Self-driving car hits 105 km/h on highway

Self-driving car hits 105 km/h on highway


US: Researchers at the Carnegie Mellon University (CMU) in Pennsylvania have developed a ‘crash-proof’ self-driving car. The driverless self-driven Cadillac SRX has successfully passed a 53 km test-drive. It has demonstrated the ability of maneuvering through stop-and-go traffic in the city and hitting 105 km/h on highways.

The driverless car has been developed by a team researchers led by Professor Raj Rajkumar who directs CMU”s transportation research centre and co-directs the CMU-General Motors Autonomous Driving Collaborative Research Lab. The car uses inputs from radars, laser range finders, and infrared cameras to navigate through traffic. The autonomous system controls the steering, speed and braking. It can also detect and avoid obstacles on the road. It is capable of providing warnings of obstacles and communicating vehicle status to its passengers using a human-like voice.

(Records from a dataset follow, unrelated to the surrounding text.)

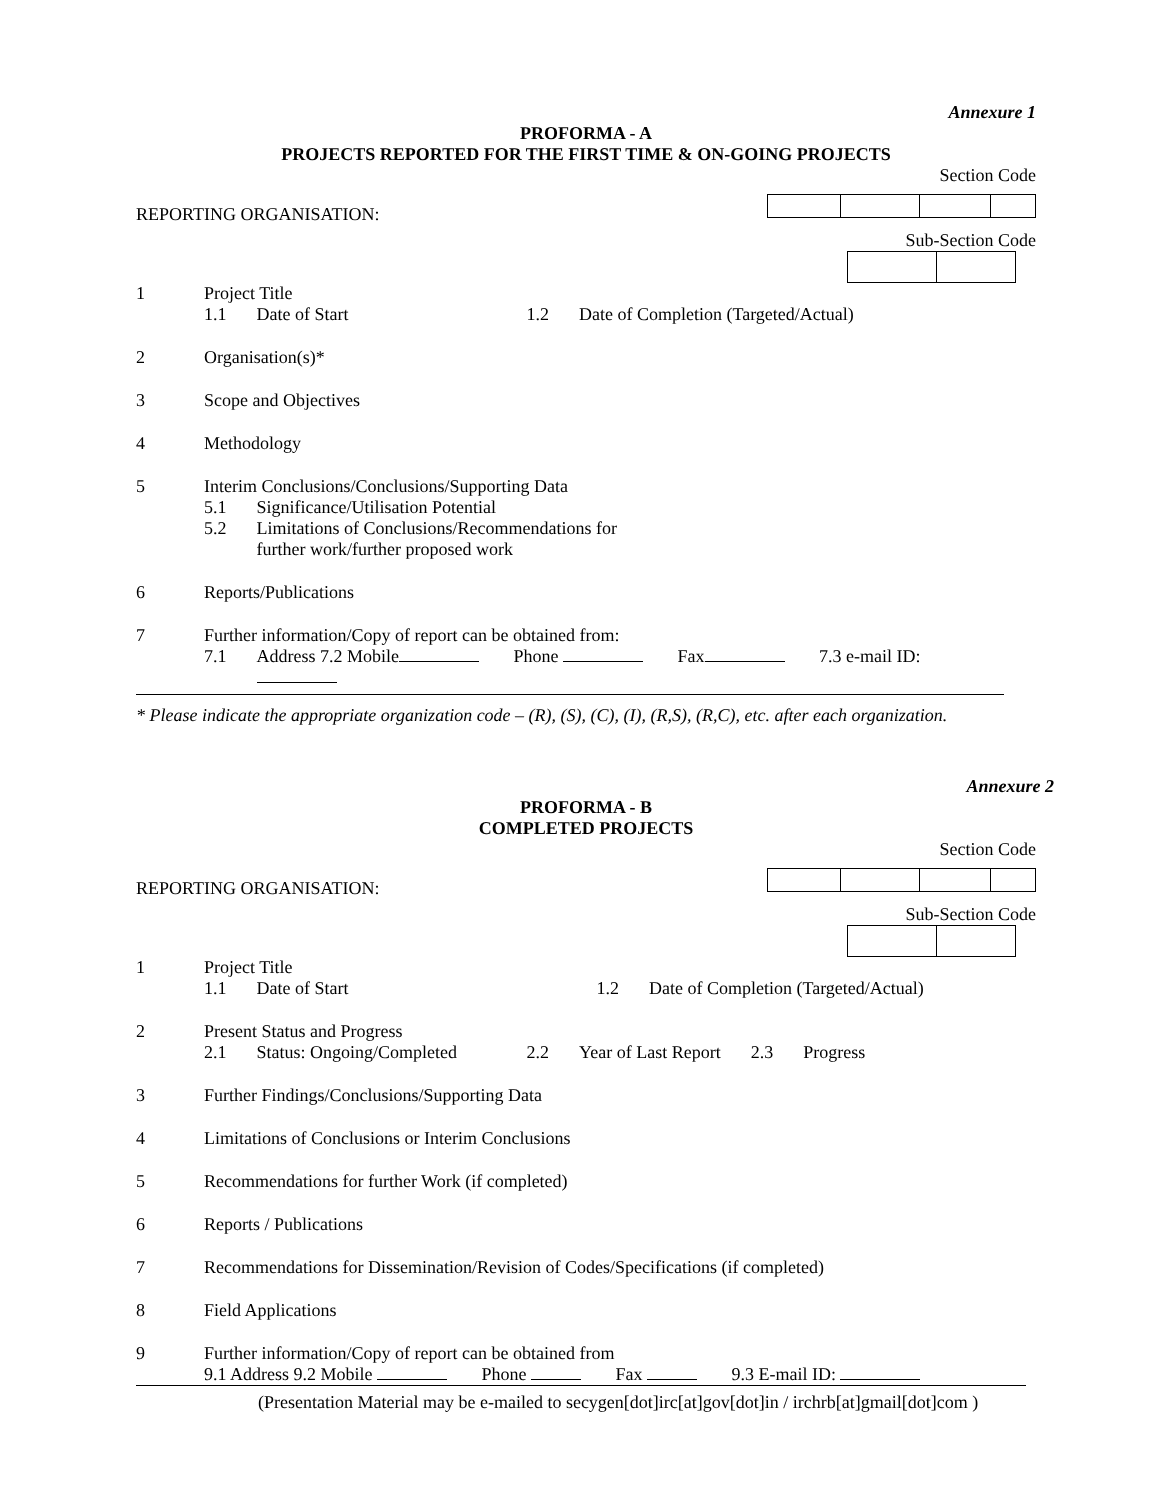Annexure 1
PROFORMA - A
PROJECTS REPORTED FOR THE FIRST TIME & ON-GOING PROJECTS
Section Code
REPORTING ORGANISATION: Sub-Section Code
1 Project Title
1.1 Date of Start 1.2 Date of Completion (Targeted/Actual)
2 Organisation(s)*
3 Scope and Objectives
4 Methodology
5 Interim Conclusions/Conclusions/Supporting Data
5.1 Significance/Utilisation Potential
5.2 Limitations of Conclusions/Recommendations for
further work/further proposed work
6 Reports/Publications
7 Further information/Copy of report can be obtained from:
7.1 Address 7.2 Mobile Phone Fax 7.3 e-mail ID:
* Please indicate the appropriate organization code – (R), (S), (C), (I), (R,S), (R,C), etc. after each organization.
Annexure 2
PROFORMA - B
COMPLETED PROJECTS
Section Code
REPORTING ORGANISATION: Sub-Section Code
1 Project Title
1.1 Date of Start 1.2 Date of Completion (Targeted/Actual)
2 Present Status and Progress
2.1 Status: Ongoing/Completed 2.2 Year of Last Report 2.3 Progress
3 Further Findings/Conclusions/Supporting Data
4 Limitations of Conclusions or Interim Conclusions
5 Recommendations for further Work (if completed)
6 Reports / Publications
7 Recommendations for Dissemination/Revision of Codes/Specifications (if completed)
8 Field Applications
9 Further information/Copy of report can be obtained from
9.1 Address 9.2 Mobile Phone Fax 9.3 E-mail ID:
(Presentation Material may be e-mailed to secygen[dot]irc[at]gov[dot]in / irchrb[at]gmail[dot]com )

On Wednesday, the driverless Cadillac SRX took US Republican Congressman Bill Shuster (who also happens to be the chairman of the House Transportation and Infrastructure Committee) and Barry Schoch, secretary of the Pennsylvania Department of Transportation, on a 53 km drive to the Pittsburgh International Airport. The drive began in a suburban area with stop-and-go traffic and then reached speeds of about 105 km/h on a highway. A Carnegie Mellon engineer was in the driver”s seat as a safety precaution.